__Excerpt__.
Exhibit 99.1 – Press Release

 

BANCORP OF NEW JERSEY REPORTS 2017 SECOND QUARTER FINANCIAL RESULTS HIGHLIGHTED BY A 25% INCREASE IN NET INCOME

 

August 10, 2017 — Fort Lee, NJ — Bancorp of New Jersey, Inc. (NYSE American:  BKJ) (the “Company”), holding company for Bank of New Jersey (the “Bank”), today reported financial results for its second quarter and six months ended June 30, 2017. All share and per share data reported in this news release have been adjusted for a 5% stock dividend declared on June 26, 2017.   The second quarter financial results were highlighted by reported net income of $1.3 million, or $0.19 per diluted share, a 25% increase from $1.0 million, or $0.16 per diluted share, in the prior year period. For the year to date period, net income increased by $28,000 over the prior year, to $2.4 million.

 

Second Quarter 2017 Highlights

 

·                  Total assets of the Company increased by 5.28% to $865.9 million at June 30, 2017, from $822.4 million at December 31, 2016.

·                  Total loans were $676.0 million at June 30, 2017, up $15.5 million, or 2.34% from the December 31, 2016 balance of $660.6 million.

·                  Total deposits were $766.6 million at June 30, 2017, up $48.6 million, or 6.76% from the December 31, 2016 balance of $718.0 million.

 

“We generated a strong year-over-year increase in net income in the second quarter, driven largely by the expansion of our loan portfolio and effective cost management,” stated Nancy E. Graves, Bancorp of New Jersey’s President and Chief Executive Officer.  “Our commercial real estate (“CRE”) lending continues to be an important source of growth for the bank, which has been funded by our strong deposit growth.  We closed $89 million in commercial loans to a diverse group of borrowers including light industrial, multi-family, retail office, and credit tenant customers, and our pipeline of new loan opportunities in our core Northern New Jersey and metro-New York markets looks healthy.  While pay-offs were accelerated in the second quarter, resulting in a headwind to net loan growth, we expect that to ease as we reduce our exposure to construction loans that do not convert to permanent loans.  We currently have in excess of $50 million in commercial loans approved to close.  Over the course of 2017, we’ve been successfully building our core deposits through proactive marketing campaigns, while simultaneously reducing our reliance on municipal funding.  Following the CD promotion that we ran through the first part of the year, in May we began advertising our totally free business and personal checking accounts.  These campaigns contributed to our nearly $49 million year-to-date increase in total deposits, which were up approximately $11 million in the second quarter.  Replacing municipal deposits with core deposits has resulted in an increased cost of funds, but reduced volatility in our overall source of funds.

__Transcribed page contents__.
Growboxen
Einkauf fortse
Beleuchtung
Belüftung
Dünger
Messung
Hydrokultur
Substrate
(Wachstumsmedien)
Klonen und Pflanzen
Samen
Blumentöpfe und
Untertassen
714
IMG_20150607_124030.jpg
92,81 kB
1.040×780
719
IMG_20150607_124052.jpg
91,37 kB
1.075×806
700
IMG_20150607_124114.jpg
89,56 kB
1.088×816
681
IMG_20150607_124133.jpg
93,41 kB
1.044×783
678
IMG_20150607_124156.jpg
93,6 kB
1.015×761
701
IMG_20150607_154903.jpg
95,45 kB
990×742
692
==
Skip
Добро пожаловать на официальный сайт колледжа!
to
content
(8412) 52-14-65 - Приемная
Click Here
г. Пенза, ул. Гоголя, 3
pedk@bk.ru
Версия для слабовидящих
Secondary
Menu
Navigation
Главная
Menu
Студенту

__What you will do__.
1. Which groups of borrowers does the Bancorp of New Jersey press release name as receiving the $89 million in commercial loans?
2. Could you carry on the Bancorp of New Jersey press release from its last sentence?

__Responses__.
1. Light industrial, multi-family, retail office, and credit tenant customers.

2.
 

“We are in a relationship-centric business and consistently positive employee-customer interactions and low employee turnover are critical to our ability to succeed and grow. We have enhanced our employee benefits, which we believe will enable us to continue to attract and retain high quality talent.  We feel that the increases to our salaries and benefits are worthwhile investments in our bank’s future.”

 

Ms. Graves continued, “Over the balance of 2017, our management team is focused on capitalizing on the opportunities presented by the densely populated North Jersey and metro-New York markets as we continue to strengthen our brand and leverage the investments we’ve made in our infrastructure over the past 12 months.  Looking further ahead, our goal is to deliver on our defined long-term strategy aimed at increasing loan production and commercial deposit relationships, while at the same time controlling expenses,

 



 

improving our asset quality and managing risk.  We believe that our second quarter performance is a positive indicator that our plan is working, and we look forward to sharing our continued progress for the second half of the year.”

 

 

 

Period Ended

 

 

 

June 30, 2017

 

December 31,
2016

 

Loan Composition

 

 

 

 

 

Commercial Real Estate

 

$

526,419

 

$

492,296

 

Residential Mortgages

 

68,870

 

78,961

 

Commercial and Industrial

 

26,283

 

30,259

 

Home Equity

 

54,125

 

58,399

 

Consumer

 

336

 

656

 

Total Loans

 

676,033

 

660,571

 

Deferred Loan Fees and Costs, net

 

(719

)

(586

)

Allowance for Loan Losses

 

(7,993

)

(8,287

)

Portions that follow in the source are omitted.